When you say his recall is fine at home, do you mean in the garden or in the house?
Most dogs will be fine in such bland envionments with no distractions. The obvious goal -- and the real meaning of 'recall' -- is to be very sure your dog will come back to you despite distractions in the real world.
Just as an aside, 7 months is only a young puppy -- way, way, way too young to expect recall. Most dogs can really only begin to focus on something like recall starting around 6 months and you might spend many months working towards a point where you would know your dog would always return when off lead in a safe area (meaning no traffic nearby).
Obviously there are huge safety implications to recall -- making it the single most important thing you teach your dog. That's one reason why this is really the kind of thing best worked on in a rewards based, well taught obedience class. Most dogs (and their owners!) need the structure of being able to do other, simpler things in obedience before they can move towards increasing reliability at recall. Recall is always taught in a safe environment -- so a home is a good place to begin on your own -- but obviously is not the environment you really want your dog to return to you in. Hence you need to go train where there are more distractions.
An obedience class again is ideal as the location is (or should be!) protected and safe, but there are lots of distractions -- other people, other dogs, and noise. This is why a class is so valuable -- your dog will learn to do all sorts of things *despite* distractions and these build up the dog's ability to concentrate and your ability to train with confidence too, despite distractions.
Outside of a class, you should be working with the dog in a safe park area well away from traffic, with the dog always on a long line (you can use a flexilead for some early practice but the lines aren;t very long and they aren;t particularly safe -- the handles can pop out of your hand very easily and most trainers advise they be used with caution and never near traffic). Many pet shops sell long lines or sometimes people use the ones used for training horses. Something like a 50 foot line that clips to the dog's collar is good. You allow the dog to wander away, recall and reward/praise, over and over and over. If the dog ignores you, you can reel the dog in gently and reward so that -- as is always important -- the dog NEVER has the opportunity to hear a command and ignore it. A dog under 1 does not have great concentration (another reason a young dog will not be reliable on recall -- they just forget, or easily get distracted, much like teaching kids!) so training sessions shouldn't be longer than about 15 minutes.
The advantage of a long line is you can take your dog to areas where there are more distractions as he becomes more reliable -- near other dogs, or children playing, or people walking.
A dog of any breed should never be off lead near traffic unless you want to run the risk of death -- even the most well trained obedient dog has a very hard time controlling chase behaviour if a cat runs across the road, it sees an interesting dog across the road, or scents something -- eg a female in heat, something to eat, something really smelly and interesting -- it wants to reach.

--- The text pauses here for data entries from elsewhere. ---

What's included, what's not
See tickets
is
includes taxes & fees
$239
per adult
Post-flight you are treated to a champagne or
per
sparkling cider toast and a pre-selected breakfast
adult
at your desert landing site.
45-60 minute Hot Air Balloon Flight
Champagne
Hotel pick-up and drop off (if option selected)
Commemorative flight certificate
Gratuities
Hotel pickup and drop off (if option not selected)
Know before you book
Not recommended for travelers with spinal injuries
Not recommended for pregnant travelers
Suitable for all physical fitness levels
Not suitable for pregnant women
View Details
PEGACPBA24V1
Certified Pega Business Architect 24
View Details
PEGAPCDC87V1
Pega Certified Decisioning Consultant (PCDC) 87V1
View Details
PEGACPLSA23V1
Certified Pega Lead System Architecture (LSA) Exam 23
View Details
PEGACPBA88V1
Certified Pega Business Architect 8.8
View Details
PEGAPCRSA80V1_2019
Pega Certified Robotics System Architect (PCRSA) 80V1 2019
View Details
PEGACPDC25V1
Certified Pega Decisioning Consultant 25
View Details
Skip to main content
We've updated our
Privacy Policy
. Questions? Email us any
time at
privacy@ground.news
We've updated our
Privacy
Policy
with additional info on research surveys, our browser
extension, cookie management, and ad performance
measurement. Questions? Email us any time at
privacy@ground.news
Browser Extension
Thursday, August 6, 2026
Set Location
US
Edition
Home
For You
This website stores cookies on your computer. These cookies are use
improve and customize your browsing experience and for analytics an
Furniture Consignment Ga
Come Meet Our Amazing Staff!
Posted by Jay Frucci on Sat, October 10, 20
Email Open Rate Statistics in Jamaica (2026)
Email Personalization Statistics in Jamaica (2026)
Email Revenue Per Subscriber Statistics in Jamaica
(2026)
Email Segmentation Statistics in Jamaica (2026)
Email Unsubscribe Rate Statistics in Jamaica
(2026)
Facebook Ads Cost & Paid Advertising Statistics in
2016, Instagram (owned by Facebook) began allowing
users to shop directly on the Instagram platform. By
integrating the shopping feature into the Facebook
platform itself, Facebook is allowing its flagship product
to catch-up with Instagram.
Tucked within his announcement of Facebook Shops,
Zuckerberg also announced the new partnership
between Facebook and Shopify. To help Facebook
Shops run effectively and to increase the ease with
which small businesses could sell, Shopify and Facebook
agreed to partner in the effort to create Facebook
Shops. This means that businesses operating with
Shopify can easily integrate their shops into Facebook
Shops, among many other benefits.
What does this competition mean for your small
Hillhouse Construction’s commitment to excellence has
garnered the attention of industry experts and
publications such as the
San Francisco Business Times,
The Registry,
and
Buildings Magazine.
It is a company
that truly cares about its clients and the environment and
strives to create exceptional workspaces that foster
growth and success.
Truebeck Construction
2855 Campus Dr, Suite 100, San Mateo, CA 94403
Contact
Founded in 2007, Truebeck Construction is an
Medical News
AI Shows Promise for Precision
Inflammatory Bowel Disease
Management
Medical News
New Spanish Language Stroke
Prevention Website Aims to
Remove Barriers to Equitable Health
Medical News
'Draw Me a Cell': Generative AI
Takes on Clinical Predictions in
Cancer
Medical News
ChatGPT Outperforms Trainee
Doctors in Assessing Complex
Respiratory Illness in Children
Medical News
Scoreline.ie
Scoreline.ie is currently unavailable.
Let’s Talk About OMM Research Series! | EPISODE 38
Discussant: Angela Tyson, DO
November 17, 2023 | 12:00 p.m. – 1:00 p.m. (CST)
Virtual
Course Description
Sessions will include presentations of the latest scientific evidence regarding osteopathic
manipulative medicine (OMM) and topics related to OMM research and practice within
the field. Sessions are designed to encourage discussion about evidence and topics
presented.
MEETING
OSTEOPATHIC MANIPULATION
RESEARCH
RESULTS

IMHO people who walk cavaliers off lead near traffic are running ridiculous risks. I see them all the time and know from experience that this is one breed that is particularly poor at dealing with traffic as unlike some others they do not even seem to have a basic fear of oncoming cars. This is actually *bred into them* -- the breed description for all CKCS clubs worldwide describes them as 'fearless'. Not good when they are facing three tons of steel at high speed.